Lilo has exhibited in solo shows in New Zealand, the Cook Islands, and Japan. She has exhibited internationally in group shows in Australia, Taiwan, Japan, Indonesia, France, Germany, and the United States of America. Lilo's video installation 'ParkLife' was part of the City Gallery Wellington's exhibition Telecom Prospect 2007: New Art New Zealand.

In 2009, Lilo received the JENESYS (Japan East Asia Network of Exchange of Students and Youths) residency in Sapporo.

In 2011, she received the Contemporary Pacific Art Award in the Creative New Zealand Arts Pasifika Awards.

In 2013, her installation Right of Way was presented at Artspace Aotearoa as part of the fifth Auckland Triennial, curated by Hou Hanru.

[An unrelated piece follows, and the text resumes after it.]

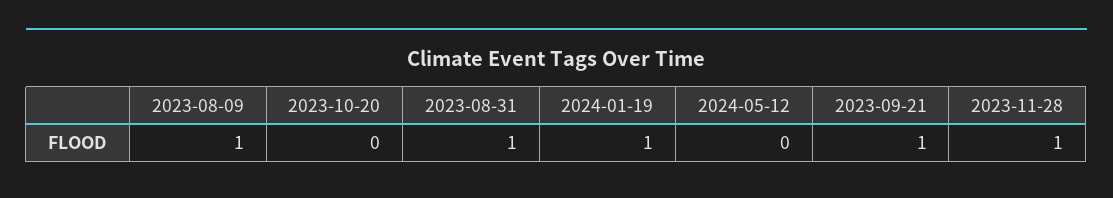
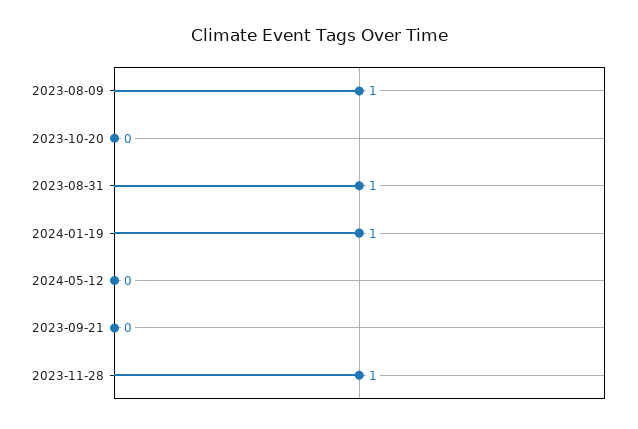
2023-09-21: 1 -> 0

In 2016, she had a significant solo exhibition titled Janet Lilo: Status Update at Te Uru Waitākere Contemporary Gallery in Auckland. It was a survey of the last 10 years of her work, which included a collage of 10,000 photographs and a book.

Lilo's public artworks include a series of large-scale 'banana lightboxes' on Auckland's Karangahape Road, which are collectively titled Don't Dream it's Over.

Lilo received the 2017 annual commission from the Auckland Festival of Photography.

In the 2025 King’s Birthday Honours, Lilo was appointed a Member of the New Zealand Order of Merit, for services to the arts.

Lilo's works are held in important public collections, including the Auckland Art Gallery and Te Papa Tongarewa.